Last May, I had the privilege to attend La Plata Electric Association’s annual meeting, where I was humbled by the opportunity to share my vision for Tri-State’s transformation with LPEA’s membership. My message was that the members of Tri-State, including LPEA, were leading our cooperative to be a cleaner and more flexible power supplier.
I’d been the CEO of Tri-State for a month and a day, and little could I imagine the dramatic changes that were ahead for our communities and the power industry as a whole. Fast-forward to today, and I can confidently share with you the positive changes at Tri-State.
Allow me to first recognize the staff at LPEA, and our Tri-State teams in Durango and across the Western Slope, for their work to keep the lights on, support our communities and keep one another healthy and safe. The value of our not-for-profit cooperative business model is most evident in times of adversity, and your work together represents the best of our cooperative principle of concern for community.
Over the past year, Tri-State delivered on our commitment to be cleaner and more flexible, with a pace and intensity of change that is largely unheard of in the electric utility industry.

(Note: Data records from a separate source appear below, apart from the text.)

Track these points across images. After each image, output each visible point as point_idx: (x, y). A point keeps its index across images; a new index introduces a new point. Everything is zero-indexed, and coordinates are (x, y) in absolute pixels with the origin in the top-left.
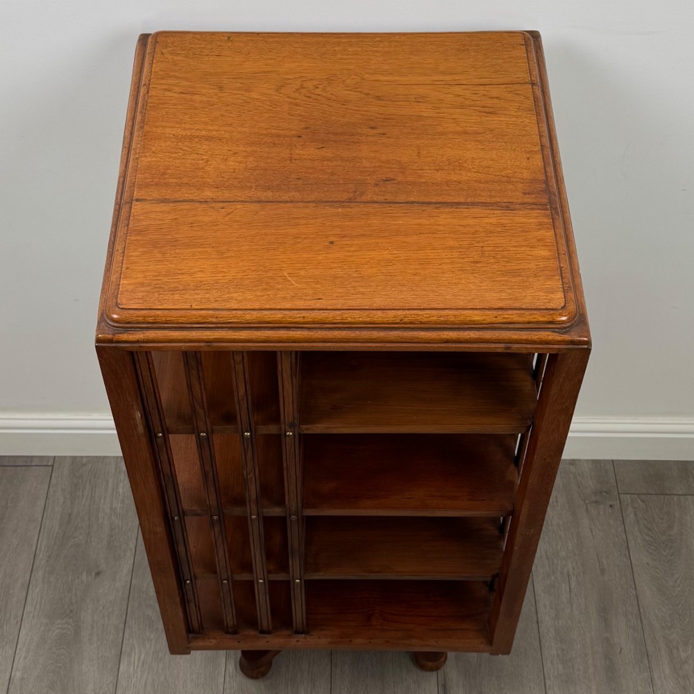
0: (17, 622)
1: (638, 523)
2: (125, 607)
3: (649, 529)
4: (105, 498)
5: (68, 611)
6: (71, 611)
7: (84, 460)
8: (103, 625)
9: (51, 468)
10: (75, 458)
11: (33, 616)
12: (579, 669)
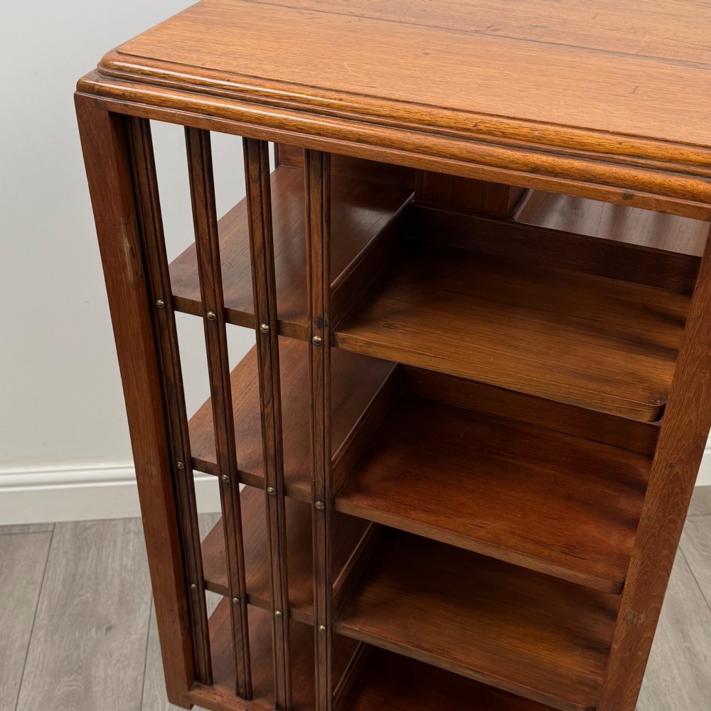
0: (16, 684)
2: (143, 659)
4: (113, 557)
5: (76, 668)
6: (80, 668)
7: (88, 524)
8: (119, 679)
9: (50, 535)
10: (77, 523)
11: (35, 676)
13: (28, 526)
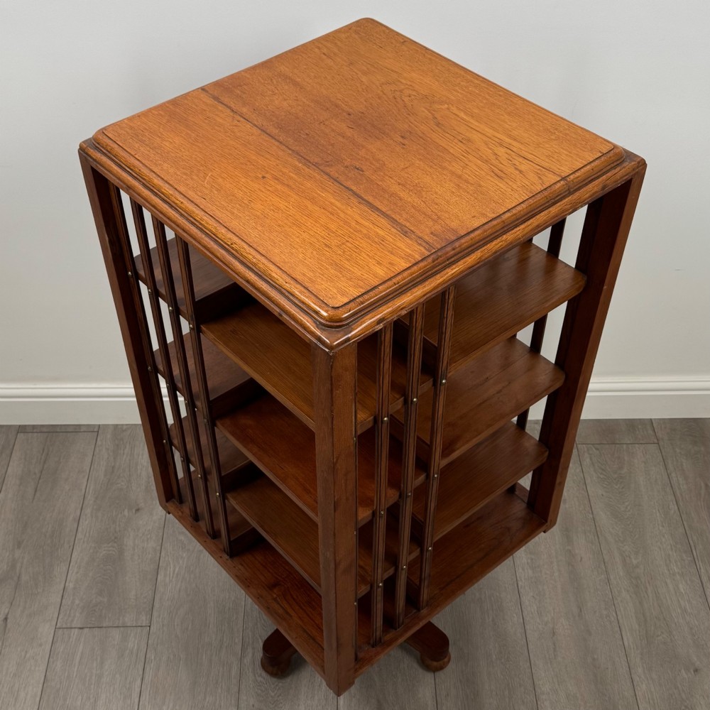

As a member-owned co-op, we could not make such a rapid transition without the direction and support from our members, which makes our actions all the more meaningful.
Tri-State’s transition is aligned with LPEA’s goals for clean, competitive power. Our members, including LPEA, directed us on a path to greener energy. In January we announced our transformative Responsible Energy Plan with significant actions to increase renewable energy, decrease emissions and create much more flexibility for local renewables, all while striving to reduce our wholesale power rate.
By 2024, we’ll add eight additional solar and wind projects, bringing our total renewable energy projects to 15, and resulting in 50% of the energy consumed in our co-op family coming from emissions-free renewable resources. Three of these facilities will be in western Colorado, and through membership in Tri-State, LPEA will have one of the highest penetrations of renewable energy in the country.
Tri-State also will retire all of the coal facilities we operate, which will eliminate our coal emissions in Colorado by 2030. Our coal plant in New Mexico will close by the end of this year, and throughout this transition we will provide support for our employees and their communities.
To extend the benefits of a cleaner grid to consumers, with our members we’re bolstering our energy efficiency and beneficial electrification programs, including expanding electric vehicle infrastructure.
This is not just a green movement; it’s also an economic movement. By dramatically increasing our use of lower-cost renewable energy and with a strong focus on cost management, Tri-State’s wholesale rates have not increased in the past four years, and we forecast rates to remain stable or decrease in the next decade. In fact, our rate changes over the next 30 years are forecasted to be below the rate of inflation, meaning our rates in 2050 will be lower than today, in 2020 dollars.
Our members have created greater flexibility for the self-supply of power and more options for local renewable energy generation. Each member will soon have the option to switch their power supply contract to partial requirements, supplying up to 50% locally from an available total pool of 300 megawatts, in addition to current 5% self-supply contract provisions and a recently created option for an additional 2% for community solar.
Finally, our members came together to address how to provide any member who asks with the cost to terminate their power contracts early. This issue was thoughtfully addressed by our members, each of which are affected should a member be permitted to terminate their contract. Informed by the actions of our Responsible Energy Plan and new, more flexible contract options, together we developed a fair methodology, which has been filed with federal regulators for their review.
These changes have been made because each member, including LPEA, has a voice.
Our members’ innovative ideas are moving Tri-State forward.
Being a cooperative truly means being in it together, listening to each other and learning from each other. It’s how we approach our challenges and solve our problems together. And it’s a proven method to ensure that communities have access to reliable, affordable and responsible power.
We’ve delivered on our commitments over the past year, and we want to work with LPEA and our other members to continue moving forward together.
Duane Highley is chief executive officer of Tri-State Generation and Transmission Association, a not-for-profit cooperative power supplier.